The hit man is gently mystified by the artist, and intrigued, too, somehow. Finally, he can’t fulfill the contract, and this is how the Danish website Philm.dk describes his plight (translation by InterTran): “However when ultimate Milo notices that bird, can be he no whang her to death; he enamored themselves that is to say to her. It is his first enamored, so by him is it a gash strong feeling.”

The two now must fend off the mob and make a getaway. This is done with suitable extravagance and humor. In the end, they’re floating down a river like something out of Mark Twain.

This film reportedly was not released in the U.S., but there is no doubt that Hopper is one of the finest directors going. It would appear, to look at it another way, that the nuances of Backtrack, even when clarified in the director’s cut, generally escaped notice and caused a reaction. This happens with such repugnant frequency nowadays as to be hardly worth a mention.

It really couldn’t be any more limpid, forthright and downright amusing. An isolation of ęsthetes vs. Philistines, in order to force the combination, alchemically. Result, a work of art.

 

The Hot Spot

A long joke like Johnny Carson shaggy-dogging Ralph Williams, in which a used-car salesman goes to hell.

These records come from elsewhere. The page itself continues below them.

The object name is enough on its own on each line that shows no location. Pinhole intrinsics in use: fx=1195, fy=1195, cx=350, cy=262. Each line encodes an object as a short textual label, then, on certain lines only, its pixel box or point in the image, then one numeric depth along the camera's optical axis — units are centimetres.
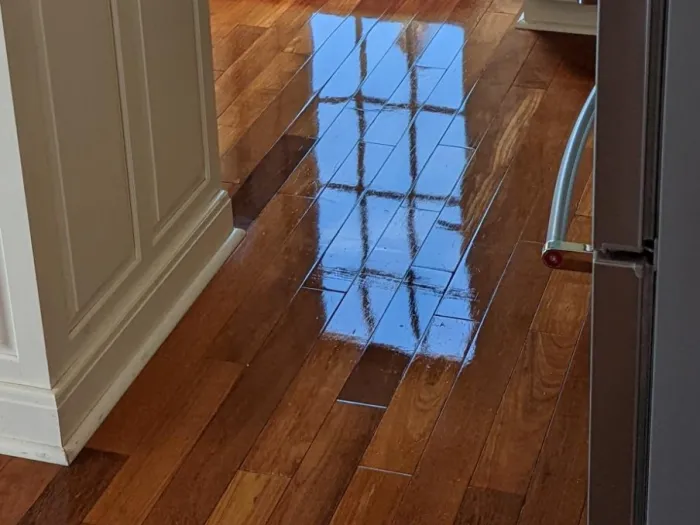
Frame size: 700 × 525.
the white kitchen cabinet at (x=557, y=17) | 359
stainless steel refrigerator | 95
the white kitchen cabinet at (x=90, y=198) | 180
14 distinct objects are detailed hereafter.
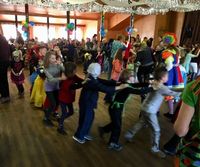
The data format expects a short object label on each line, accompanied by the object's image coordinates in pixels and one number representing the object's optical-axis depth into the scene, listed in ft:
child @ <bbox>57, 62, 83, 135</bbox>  8.08
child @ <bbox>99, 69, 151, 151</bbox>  7.14
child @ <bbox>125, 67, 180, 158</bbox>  6.91
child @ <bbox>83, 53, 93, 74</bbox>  22.38
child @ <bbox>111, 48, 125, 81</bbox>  12.14
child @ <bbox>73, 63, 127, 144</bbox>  7.20
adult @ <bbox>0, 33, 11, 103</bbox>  11.64
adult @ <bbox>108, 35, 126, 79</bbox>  15.62
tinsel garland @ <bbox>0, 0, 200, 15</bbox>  14.38
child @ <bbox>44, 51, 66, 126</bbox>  9.00
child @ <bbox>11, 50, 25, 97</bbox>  12.69
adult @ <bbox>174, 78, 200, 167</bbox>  3.02
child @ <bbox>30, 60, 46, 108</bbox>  11.46
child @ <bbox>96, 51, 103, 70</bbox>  22.32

This involves, as critics have noted, the elements of a film noir masterpiece in Hopper’s style, and something like An American Tragedy.

 

Chasers

Chasers is a service comedy about a sort of peacetime Navy where the CO has a corner office like the prow of a ship, etc. It’s made of images, mostly. A shore patrol van skidding up a Fiberglas volcano, a ship breaking the waves under a bridge. Two SP’s (Tom Berenger, William McNamara) have to transport a prisoner. One of them’s a tough guy, what’s known as a salt, and the other is a Navy scrounge, young with a future all carved out for himself. There’s a film right there with the two of them, but Chasers introduces a blonde, the prisoner. She’s young and pretty and wily as a cat. These two find all their resourcefulness strained to its limit.

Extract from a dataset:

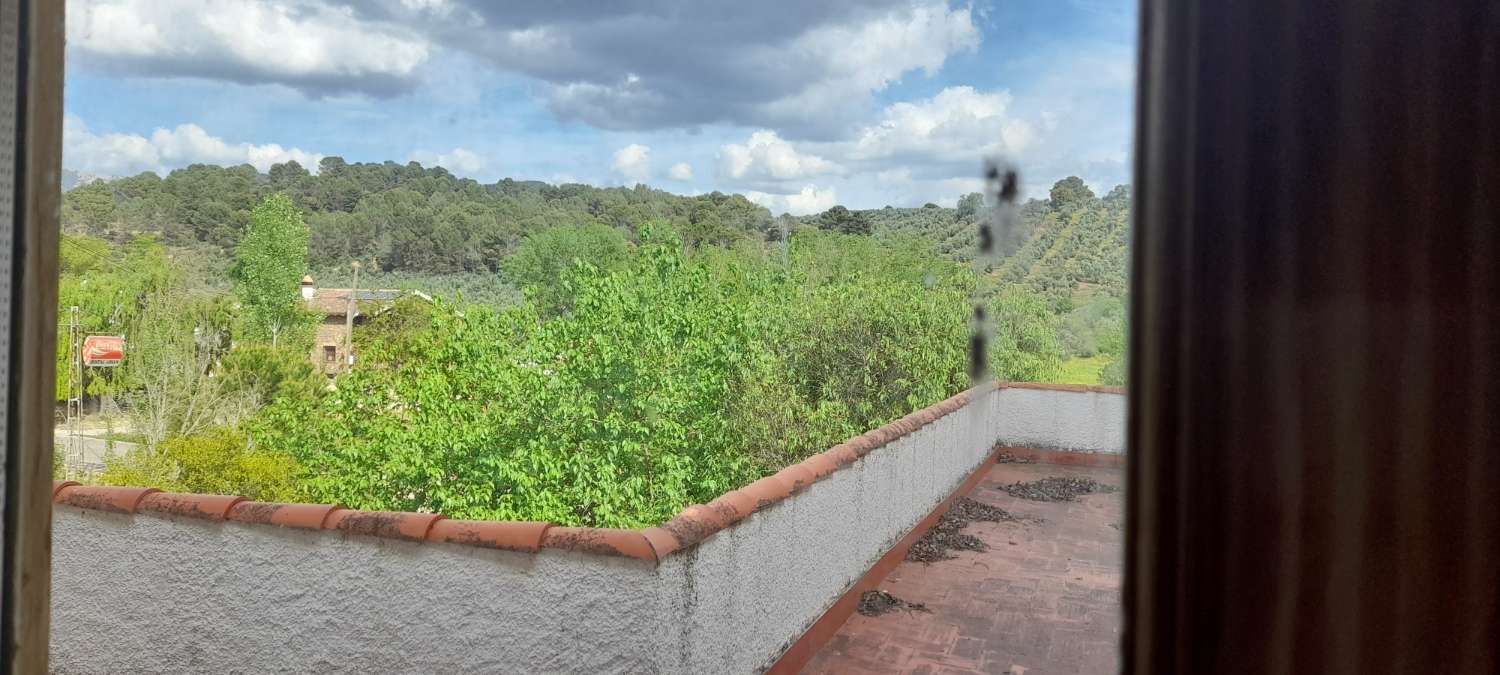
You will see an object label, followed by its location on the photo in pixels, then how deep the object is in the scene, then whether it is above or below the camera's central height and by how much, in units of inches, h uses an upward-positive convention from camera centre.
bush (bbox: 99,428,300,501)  328.8 -52.2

So it’s The Last Detail and Girls at Sea, in a way. That way is brilliantly filmed on location in the Carolinas amongst the finely-variegated roadside glories that an Englishman finds so confusing, shallow and parvenu. That’s what the American dream is made of, and Chasers is all about what the American Navy and the American Woman are made of.

It now becomes necessary to deal once again with the critical response, which (even in the New York Times) amounted to a sputter of the lips in so many words. That is hard to account for, The Admiral Was a Lady is a bonny film, and Cinderella Liberty and so many others that Hopper has found a fresh-faced answer to. He really is an artist, and consciously so in this, which is even better and more assured than Backtrack.

Acting in film is really a director’s art. If you want to act, go on the stage or get yourself a good film director. Erika Eleniak is the great joy here she ought to be. Berenger and McNamara are allowed to play their parts out to dimensions suiting them, and then there is the supporting cast, which even the critics noticed.

There’s no accounting for taste, but focus groups do their utmost. Someone might have acknowledged all the brilliance of this cinematography. It’s a very rare thing to find any understanding at all of color photography, Harry Callahan has it, the Los Angeles County Museum of Art hasn’t. Chasers is a glory and an amusement to watch, after you’ve sat up in bed reading the idiots in your newspaper, who call themselves film critics.